En 687 Kusayla perdit la vie lors de la bataille de Mems (Sbiba), à proximité de Kairouan et son armée fut disloquée. La résistance berbère s’effilocha puis, une femme prit le commandement des derniers groupes de combattants. Connue dans l’histoire sous le nom de l’Kahina ou la Kahena (la sorcière) que lui donnèrent les Arabes, elle appartenait elle aussi à une tribu des Aurès, les Jarawa. En 695, elle fut victorieuse dans la région de Tabarqua, puis, en 698 (ou en 702), elle fut vaincue dans la région de Gabès. La légende rapporte qu’elle aurait alors demandé à ses deux fils, Ifran et Yezdia, de se convertir à l’islam afin de sauver sa lignée. Elle prit ensuite le maquis avant de trouver la mort à proximité d’un puits qui porte encore son nom, Bir Kahina, à environ 50 km au nord de Tobna. Les Arabes la décapitèrent et firent porter sa tête au calife.

Cette défaite ne déboucha pas sur l'arabisation des Berbères, mais simplement sur leur islamisation, tout le Maghreb demeurant ethniquement berbère jusqu'aux XII-XIIIe siècles, époque des migrations des tribus arabes Beni Hillal.

La révolte de la Kabylie en 1871 laissa un tel souvenir aux jacobins coloniaux français qu’ils entreprirent de combattre l’identité kabyle comme leurs homologues métropolitains le faisaient au même moment avec les Bretons ou les Basques

Puis, à partir de la fin du XVIe siècle, les Berbères de tout le Maghreb perdirent la maîtrise de leur destin à la suite de la disparition de leurs trois derniers royaumes, celui des Mérinides dans l'actuel Maroc, celui des Zianides ou Abd el-Wadides qui s'étendait sur une partie de l'Algérie, de Tlemcen à Bougie, et celui des Hafsides qui englobait la Tunisie plus le Constantinois. Le Maroc fut ensuite dirigé par des dynasties arabes (Saadiens puis Alaouites), cependant que les royaumes de Tlemcen et de Tunis passaient sous contrôle ottoman.

Durant la période ottomane, les Kabylies et les Aurès ne furent jamais contrôlées par le pouvoir turc d’Alger. En 1824, la partie orientale de la Kabylie se souleva. Les Mezzaïa attaquèrent Bougie cependant que les Beni Abbès coupaient la route Alger-Constantine. A la veille de la conquête française, les Berbères Ouaguenoun et Aït Djennad étaient en rébellion contre Alger.

La révolte de la Kabylie en 1871 laissa un tel souvenir aux jacobins coloniaux français qu’ils entreprirent de combattre l’identité kabyle comme leurs homologues métropolitains le faisaient au même moment avec les Bretons ou les Basques, politique qui profita à la langue arabe. Alors que, durant des siècles, le bloc linguistique berbère avait maintenu ses positions face à l’arabe, en quelques décennies de présence française, il recula, se rétracta et se fragmenta. L’émigration kabyle vers la France favorisa également cette déberbérisation.

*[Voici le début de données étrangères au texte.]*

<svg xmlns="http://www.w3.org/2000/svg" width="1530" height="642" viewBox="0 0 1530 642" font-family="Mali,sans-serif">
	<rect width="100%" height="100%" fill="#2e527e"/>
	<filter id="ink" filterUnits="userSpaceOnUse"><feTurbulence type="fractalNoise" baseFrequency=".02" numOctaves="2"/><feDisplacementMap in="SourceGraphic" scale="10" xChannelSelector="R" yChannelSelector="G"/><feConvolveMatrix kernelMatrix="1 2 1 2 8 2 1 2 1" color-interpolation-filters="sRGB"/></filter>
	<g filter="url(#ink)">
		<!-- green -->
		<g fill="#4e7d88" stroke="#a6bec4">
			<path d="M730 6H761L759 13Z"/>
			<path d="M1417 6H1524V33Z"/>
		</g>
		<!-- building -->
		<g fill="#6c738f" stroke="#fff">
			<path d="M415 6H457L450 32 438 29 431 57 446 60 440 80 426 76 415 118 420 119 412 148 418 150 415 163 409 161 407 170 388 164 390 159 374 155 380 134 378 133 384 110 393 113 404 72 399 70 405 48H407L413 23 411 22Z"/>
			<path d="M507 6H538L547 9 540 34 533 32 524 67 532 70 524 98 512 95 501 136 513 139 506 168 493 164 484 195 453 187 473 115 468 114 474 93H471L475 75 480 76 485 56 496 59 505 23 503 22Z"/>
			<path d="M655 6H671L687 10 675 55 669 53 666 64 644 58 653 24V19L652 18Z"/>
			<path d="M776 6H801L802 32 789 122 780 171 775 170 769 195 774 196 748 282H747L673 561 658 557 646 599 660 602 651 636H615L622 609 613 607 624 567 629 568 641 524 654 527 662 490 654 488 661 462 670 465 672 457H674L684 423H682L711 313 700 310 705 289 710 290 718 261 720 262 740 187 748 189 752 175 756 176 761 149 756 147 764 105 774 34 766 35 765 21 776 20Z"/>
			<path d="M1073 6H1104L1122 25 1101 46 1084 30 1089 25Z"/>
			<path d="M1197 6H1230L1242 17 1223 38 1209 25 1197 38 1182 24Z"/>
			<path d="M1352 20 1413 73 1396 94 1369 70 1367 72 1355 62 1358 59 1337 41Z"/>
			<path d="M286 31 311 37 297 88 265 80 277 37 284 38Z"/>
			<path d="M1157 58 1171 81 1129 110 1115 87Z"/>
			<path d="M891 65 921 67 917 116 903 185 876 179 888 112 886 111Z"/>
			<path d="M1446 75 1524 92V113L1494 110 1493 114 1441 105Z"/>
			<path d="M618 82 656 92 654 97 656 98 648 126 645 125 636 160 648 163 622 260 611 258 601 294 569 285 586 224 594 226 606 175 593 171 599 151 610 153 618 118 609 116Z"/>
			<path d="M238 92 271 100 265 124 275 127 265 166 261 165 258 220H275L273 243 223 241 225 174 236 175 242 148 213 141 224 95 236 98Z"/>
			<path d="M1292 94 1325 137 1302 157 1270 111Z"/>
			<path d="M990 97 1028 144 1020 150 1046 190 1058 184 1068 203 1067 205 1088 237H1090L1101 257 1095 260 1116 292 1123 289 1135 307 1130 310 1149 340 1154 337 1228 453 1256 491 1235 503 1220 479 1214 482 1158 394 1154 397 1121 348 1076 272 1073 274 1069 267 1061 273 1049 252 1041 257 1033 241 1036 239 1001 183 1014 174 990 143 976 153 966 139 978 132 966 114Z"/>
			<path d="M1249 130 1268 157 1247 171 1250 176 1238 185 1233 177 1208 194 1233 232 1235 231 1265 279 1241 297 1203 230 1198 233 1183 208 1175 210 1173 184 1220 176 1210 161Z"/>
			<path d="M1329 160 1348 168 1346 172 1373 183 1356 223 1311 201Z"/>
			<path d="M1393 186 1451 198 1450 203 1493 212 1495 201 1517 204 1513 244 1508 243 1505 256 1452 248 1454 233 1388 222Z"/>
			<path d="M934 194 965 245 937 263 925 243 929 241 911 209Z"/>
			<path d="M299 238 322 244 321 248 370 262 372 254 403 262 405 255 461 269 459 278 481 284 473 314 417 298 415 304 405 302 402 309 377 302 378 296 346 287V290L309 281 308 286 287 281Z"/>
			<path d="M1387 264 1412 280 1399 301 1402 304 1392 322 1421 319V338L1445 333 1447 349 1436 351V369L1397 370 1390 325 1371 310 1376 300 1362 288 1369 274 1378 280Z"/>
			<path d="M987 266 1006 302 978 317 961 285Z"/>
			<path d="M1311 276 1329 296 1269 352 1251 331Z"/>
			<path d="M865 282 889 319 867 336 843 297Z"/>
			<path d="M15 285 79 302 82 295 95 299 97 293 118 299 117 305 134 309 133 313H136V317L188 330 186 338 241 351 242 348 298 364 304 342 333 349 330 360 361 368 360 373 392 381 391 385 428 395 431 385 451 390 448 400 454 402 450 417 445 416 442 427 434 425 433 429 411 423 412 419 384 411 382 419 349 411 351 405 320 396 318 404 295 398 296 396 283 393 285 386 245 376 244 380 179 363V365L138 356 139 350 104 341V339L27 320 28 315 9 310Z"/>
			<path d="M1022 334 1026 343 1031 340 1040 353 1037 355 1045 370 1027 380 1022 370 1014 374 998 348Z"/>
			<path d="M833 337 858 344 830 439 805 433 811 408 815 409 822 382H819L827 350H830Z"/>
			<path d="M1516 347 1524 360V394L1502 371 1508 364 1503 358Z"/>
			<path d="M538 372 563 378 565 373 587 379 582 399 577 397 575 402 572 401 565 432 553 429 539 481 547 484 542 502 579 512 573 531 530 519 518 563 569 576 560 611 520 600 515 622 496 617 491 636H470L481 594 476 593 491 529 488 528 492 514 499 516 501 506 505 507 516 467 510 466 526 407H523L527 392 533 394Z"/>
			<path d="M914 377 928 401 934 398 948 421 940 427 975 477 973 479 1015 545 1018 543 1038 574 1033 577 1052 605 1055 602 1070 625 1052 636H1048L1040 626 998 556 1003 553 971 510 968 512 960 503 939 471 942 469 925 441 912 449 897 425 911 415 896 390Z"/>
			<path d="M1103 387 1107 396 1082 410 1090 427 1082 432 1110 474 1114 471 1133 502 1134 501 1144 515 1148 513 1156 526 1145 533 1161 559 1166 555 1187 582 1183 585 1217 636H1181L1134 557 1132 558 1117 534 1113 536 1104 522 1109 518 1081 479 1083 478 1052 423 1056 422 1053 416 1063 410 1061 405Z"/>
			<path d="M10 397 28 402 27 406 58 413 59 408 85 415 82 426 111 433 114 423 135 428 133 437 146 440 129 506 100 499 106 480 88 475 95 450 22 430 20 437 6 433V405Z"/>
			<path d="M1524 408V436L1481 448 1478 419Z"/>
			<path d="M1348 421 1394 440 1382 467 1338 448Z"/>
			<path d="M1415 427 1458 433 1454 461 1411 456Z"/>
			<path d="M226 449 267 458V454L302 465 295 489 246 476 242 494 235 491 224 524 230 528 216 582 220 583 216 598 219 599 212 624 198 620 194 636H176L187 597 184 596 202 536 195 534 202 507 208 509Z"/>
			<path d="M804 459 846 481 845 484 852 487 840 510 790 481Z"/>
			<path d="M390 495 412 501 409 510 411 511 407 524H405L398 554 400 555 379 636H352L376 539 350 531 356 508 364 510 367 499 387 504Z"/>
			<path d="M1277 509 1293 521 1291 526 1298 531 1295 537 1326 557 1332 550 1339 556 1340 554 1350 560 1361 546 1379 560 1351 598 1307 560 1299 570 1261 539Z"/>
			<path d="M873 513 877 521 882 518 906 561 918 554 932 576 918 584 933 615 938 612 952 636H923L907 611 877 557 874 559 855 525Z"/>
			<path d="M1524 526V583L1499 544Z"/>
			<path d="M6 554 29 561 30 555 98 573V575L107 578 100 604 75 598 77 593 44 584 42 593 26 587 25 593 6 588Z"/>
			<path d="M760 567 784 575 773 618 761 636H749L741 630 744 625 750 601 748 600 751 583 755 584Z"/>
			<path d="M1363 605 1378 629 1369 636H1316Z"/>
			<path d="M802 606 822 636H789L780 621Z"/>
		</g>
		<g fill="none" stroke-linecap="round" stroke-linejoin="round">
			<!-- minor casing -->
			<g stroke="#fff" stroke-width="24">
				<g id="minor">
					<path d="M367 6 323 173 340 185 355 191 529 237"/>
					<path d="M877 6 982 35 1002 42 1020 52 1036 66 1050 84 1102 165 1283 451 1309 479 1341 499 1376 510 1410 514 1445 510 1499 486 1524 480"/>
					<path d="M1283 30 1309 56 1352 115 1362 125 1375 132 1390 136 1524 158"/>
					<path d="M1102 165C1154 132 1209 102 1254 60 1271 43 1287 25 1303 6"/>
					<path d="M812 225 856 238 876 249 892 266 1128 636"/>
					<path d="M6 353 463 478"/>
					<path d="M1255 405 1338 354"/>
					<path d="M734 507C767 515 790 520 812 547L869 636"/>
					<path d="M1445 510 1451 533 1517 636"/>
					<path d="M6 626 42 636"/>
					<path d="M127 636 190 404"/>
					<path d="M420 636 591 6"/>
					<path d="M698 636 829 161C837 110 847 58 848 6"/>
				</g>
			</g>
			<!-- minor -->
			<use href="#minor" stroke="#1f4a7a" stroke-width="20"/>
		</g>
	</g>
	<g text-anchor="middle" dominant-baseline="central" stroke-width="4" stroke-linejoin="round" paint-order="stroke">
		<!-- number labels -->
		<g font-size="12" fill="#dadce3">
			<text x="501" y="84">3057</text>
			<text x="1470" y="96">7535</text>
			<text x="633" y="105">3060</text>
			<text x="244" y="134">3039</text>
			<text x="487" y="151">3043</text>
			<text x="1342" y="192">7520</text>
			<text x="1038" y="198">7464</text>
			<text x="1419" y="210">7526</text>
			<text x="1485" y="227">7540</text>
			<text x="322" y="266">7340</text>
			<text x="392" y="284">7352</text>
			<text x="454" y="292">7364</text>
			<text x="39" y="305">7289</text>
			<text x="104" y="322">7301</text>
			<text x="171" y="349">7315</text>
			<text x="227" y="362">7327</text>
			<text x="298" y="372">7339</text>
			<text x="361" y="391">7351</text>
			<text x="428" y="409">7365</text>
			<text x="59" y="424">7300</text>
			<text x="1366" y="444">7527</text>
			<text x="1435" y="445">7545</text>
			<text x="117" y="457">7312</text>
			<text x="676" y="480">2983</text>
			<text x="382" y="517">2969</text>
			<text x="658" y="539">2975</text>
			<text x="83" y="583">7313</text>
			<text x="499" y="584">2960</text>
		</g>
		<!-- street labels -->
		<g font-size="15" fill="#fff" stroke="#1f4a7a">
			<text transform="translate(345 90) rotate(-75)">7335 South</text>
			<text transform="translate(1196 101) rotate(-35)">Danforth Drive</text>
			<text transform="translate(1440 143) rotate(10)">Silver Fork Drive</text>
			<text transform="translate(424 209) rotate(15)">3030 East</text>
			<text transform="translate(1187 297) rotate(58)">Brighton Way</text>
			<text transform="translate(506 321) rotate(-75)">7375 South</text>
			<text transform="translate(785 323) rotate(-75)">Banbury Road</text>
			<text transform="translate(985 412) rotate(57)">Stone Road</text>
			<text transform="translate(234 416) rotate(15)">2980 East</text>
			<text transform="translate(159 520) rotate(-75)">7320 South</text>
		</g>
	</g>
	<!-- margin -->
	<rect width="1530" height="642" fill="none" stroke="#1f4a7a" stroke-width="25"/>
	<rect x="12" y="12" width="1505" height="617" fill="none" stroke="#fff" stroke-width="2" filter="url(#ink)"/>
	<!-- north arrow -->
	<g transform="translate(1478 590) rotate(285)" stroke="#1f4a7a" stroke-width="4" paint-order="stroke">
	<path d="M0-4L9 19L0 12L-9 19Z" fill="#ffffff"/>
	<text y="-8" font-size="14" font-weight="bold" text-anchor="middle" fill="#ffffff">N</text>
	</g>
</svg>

Après le second conflit mondial, les berbérophones furent nombreux au PPA/MTLD (Parti du peuple algérien/Mouvement pour le triomphe des libertés démocratiques), notamment en métropole où ils étaient largement majoritaires. En 1949, au sein du mouvement nationaliste, éclata la «crise berbériste». Ce fut alors que se posa la question de l’identité algérienne : était-elle exclusivement arabo-islamiste ou berbère et arabo-islamiste ? Pour la direction du mouvement, l’Algérie était une composante de la nation arabe et sa religion était l’islam mais pour la base berbère, la définition était naturellement totalement différente.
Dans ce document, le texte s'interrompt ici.